Mr. Gumbs read about it in the first of the two newspaper articles. "They wouldn't even talk to us. They just went to the newspaper, with Scott Strough saying those things about us being misleading. And the thing was, we weren't even asking for permission; we were telling them what we were going to do, so they were prepared for it." He also said that it wasn't the first time a Southampton official had gone to the press on a matter pertinent to the Shinnecocks, before speaking to the tribe itself; Town Supervisor Patrick Heany had done the same thing in May of 2003, when he called into question the legality of the Shinnecocks claims upon Westwoods, where they are attempting to build a casino.

This is not to say that the Trustees' grounds for denial were completely invalid ones; they simply stated that they couldn't grant the Shinnecocks permission to drive on the Hampton Groves beaches because it was not Town property, but a private beach. But for good measure (and possibly because an argument could be made that the section of the beach below the high water mark was within their jurisdiction, like all town waters), the board expressed its unwillingness as well as its inability to grant permission, in terms like Mr. Strough's. No trustees could be reached for comment.

Rather than argue with the Board's decisions, the tribe "reached out to the homeowners" instead. The homeowners were happy to cooperate, and had no problem with the tribe making two truck trips across their beaches this past Saturday. As a result of this cooperation, the matter ended up having no bearing upon town government, and the town's decisions ended up having no bearing upon the neighbors of the Shinnecock reservation and the Hamptons Grove development this past Saturday in Hampton Bays.

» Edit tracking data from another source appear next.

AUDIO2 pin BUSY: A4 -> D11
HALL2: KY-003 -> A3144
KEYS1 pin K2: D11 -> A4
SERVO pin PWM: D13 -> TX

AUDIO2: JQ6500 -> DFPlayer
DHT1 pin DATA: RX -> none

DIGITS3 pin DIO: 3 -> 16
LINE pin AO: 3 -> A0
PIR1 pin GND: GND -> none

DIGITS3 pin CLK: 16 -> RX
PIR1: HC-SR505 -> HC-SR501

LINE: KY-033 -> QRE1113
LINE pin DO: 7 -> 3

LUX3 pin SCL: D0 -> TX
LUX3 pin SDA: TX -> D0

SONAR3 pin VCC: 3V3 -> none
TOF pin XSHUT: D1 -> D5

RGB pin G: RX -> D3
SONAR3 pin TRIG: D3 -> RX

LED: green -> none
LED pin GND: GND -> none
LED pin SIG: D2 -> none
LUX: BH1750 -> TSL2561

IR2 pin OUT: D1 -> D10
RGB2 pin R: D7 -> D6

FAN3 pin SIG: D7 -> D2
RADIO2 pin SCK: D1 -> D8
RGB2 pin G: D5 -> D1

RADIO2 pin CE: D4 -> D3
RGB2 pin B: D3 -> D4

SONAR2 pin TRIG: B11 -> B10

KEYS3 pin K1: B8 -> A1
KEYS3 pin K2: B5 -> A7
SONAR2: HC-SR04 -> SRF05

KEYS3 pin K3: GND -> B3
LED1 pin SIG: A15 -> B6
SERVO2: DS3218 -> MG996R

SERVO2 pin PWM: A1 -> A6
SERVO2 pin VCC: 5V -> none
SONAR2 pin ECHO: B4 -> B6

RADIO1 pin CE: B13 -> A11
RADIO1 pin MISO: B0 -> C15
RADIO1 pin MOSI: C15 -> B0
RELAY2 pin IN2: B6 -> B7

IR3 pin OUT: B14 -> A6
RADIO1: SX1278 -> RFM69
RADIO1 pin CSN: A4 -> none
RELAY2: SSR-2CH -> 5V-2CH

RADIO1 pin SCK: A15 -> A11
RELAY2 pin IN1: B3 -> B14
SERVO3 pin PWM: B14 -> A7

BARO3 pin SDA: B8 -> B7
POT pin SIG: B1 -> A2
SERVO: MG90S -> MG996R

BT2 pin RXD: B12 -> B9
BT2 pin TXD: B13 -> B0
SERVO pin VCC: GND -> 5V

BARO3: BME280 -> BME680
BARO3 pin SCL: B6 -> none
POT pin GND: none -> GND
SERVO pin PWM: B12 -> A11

And so at 9:50 a.m. this past Saturday, a black SUV pulled up onto the Hampton Groves beach by the Shinnecock Canal, drove below the high water mark (which is the area where the highest tide of the day strikes the beach), cruised west along empty beach for a few hundred yards, and pulled up next to a tent to unload a few elderly people and some camping equipment. The same thing happened again at 6 p.m., and though the beach was more crowded then, on both the Hampton Groves and the Shinnecock sides, the trip was similarly uneventful, even when the SUV had to drive further up on the sand from behind the high water mark to avoid some sunbathers (and ironically, entered the portion of beach that it was allowed to drive on.) A few heads turned, but not many, and there certainly weren't any "incidents." The only person to follow the SUV onto Shinnecock property had been strolling along the shoreline, and didn't even realize she'd done so until I asked her about it. She was undisturbed by the tribal security guard who was patrolling the area with his ATV.

It is a sad fact that that security guard had to be out there at all, but Shinnecock leadership, as I learned from Mr. Gumbs, has not forgotten all the times that the tribe has felt "taken advantage of."

"We've been good little Indians for 400 years, and that hasn't gotten us anywhere. Other tribes are making economic advances, advances in cultural education, and we live on one of the richest necks of land in the country and are still behind the 8-ball. So the days of being good little Indians are over."

No one knows what will happen with the Shinnecock's attempt to get a casino, or with their difficult relationship with local government. But one thing seems to be sure, and that is that they are good neighbors. Thanks to their accommodations on Saturday, and to the willingness of the Hampton Groves residents to cooperate, these two groups of good neighbors were able to enjoy a sunny day on the beach side by side. From my view on the jetty, the only unpleasant spot in the afternoon was the fact that they couldn't be sitting together. But if people continue being considerate neighbors, anything is possible.